Wasn't the same also true for kernel allocations until recently? We'd
signal MEMCG_OOM and then return -ENOMEM.

> Under some memory pressure it can happen easily because of a
> concurrent allocation. Let's look at try_charge(). Even if we were
> able to reclaim enough memory, this check can fail due to a race
> with another allocation:
> 
>     if (mem_cgroup_margin(mem_over_limit) >= nr_pages)
>         goto retry;
> 
> For regular pages the following condition will save us from triggering
> the OOM:
> 
>    if (nr_reclaimed && nr_pages <= (1 << PAGE_ALLOC_COSTLY_ORDER))
>        goto retry;
> 
> But for high-order allocation this condition will intentionally fail.
> The reason behind is that we'll likely fall to regular pages anyway,
> so it's ok and even preferred to return ENOMEM.

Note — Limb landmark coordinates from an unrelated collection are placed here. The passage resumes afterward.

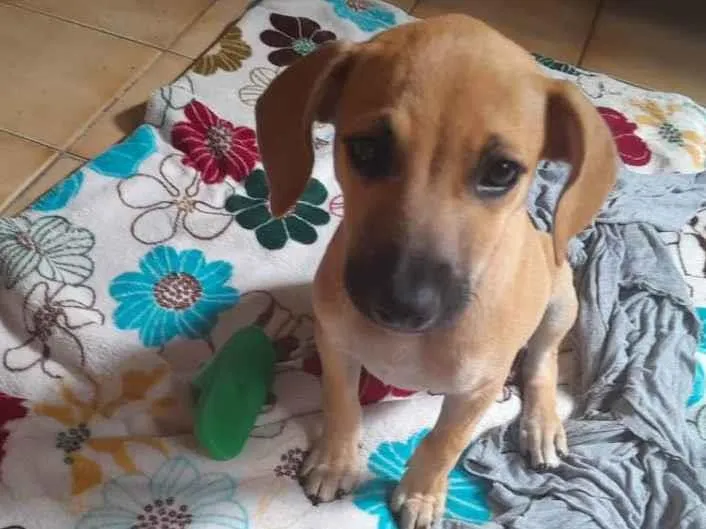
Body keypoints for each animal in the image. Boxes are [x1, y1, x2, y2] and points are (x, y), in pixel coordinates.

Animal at [255, 14, 616, 529]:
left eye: (502, 171)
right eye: (365, 149)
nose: (401, 306)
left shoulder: (477, 390)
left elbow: (444, 443)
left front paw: (422, 494)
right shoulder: (337, 346)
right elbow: (342, 406)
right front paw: (335, 462)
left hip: (560, 301)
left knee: (541, 360)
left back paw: (542, 423)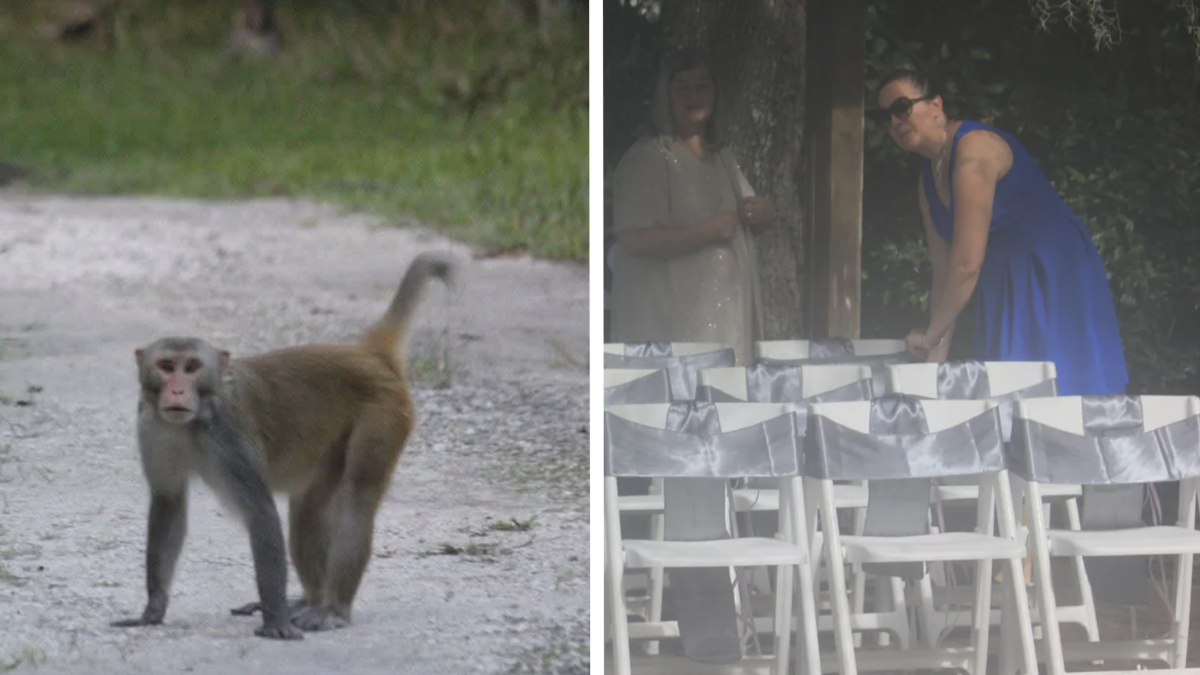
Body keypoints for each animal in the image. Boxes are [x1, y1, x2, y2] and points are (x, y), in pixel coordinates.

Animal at [111, 252, 457, 640]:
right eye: (167, 365)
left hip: (384, 412)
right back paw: (309, 600)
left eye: (192, 367)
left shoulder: (227, 439)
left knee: (358, 494)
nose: (176, 390)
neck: (194, 422)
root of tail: (368, 355)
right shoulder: (151, 429)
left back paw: (333, 608)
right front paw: (153, 609)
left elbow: (261, 513)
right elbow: (168, 503)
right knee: (308, 507)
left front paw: (275, 621)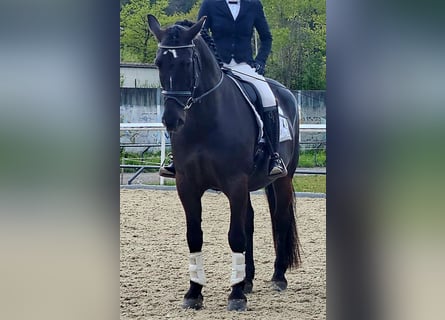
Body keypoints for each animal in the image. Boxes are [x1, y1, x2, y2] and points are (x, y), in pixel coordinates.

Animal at [147, 15, 300, 312]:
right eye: (159, 62)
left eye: (187, 63)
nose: (171, 120)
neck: (204, 122)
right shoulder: (187, 185)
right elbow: (194, 236)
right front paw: (194, 292)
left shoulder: (235, 182)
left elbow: (235, 236)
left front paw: (236, 295)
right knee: (250, 221)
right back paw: (248, 279)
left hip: (282, 179)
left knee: (280, 219)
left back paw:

These seem to be more implementation details than anything else.

Personally, I'm confused by the difference between the "oom" and
"oom_kill" events, and I don't understand when you would be interested
in one and when in the other. The difference again seems to be mostly
implementation details.

But the definition of "oom"/MEMCG_OOM in cgroup-v2.rst applies to the
situation of failing higher-order allocations. I'm not per-se against
changing the semantics here, as I don't think they are great. But can
you please start out with rewriting the definition in a way that shows
the practical difference for users?

The original idea behind MEMCG_OOM was to signal when reclaim had
failed and we defer to the oom killer. The oom killer may or may not
kill anything, which is the case for higher order allocations, but
that doesn't change the out-of-memory situation that has occurred.

Konstantin added the OOM_KILL events to count actual kills. It seems
to me that this has much more practical applications than the more
theoretical OOM, since users care more about kills and not necessarily
about "reclaim failed (but i might have been able to handle it with
retries and fallback allocations, and so there isn't an actual issue".

Is there a good reason for keeping OOM now that we have OOM_KILL?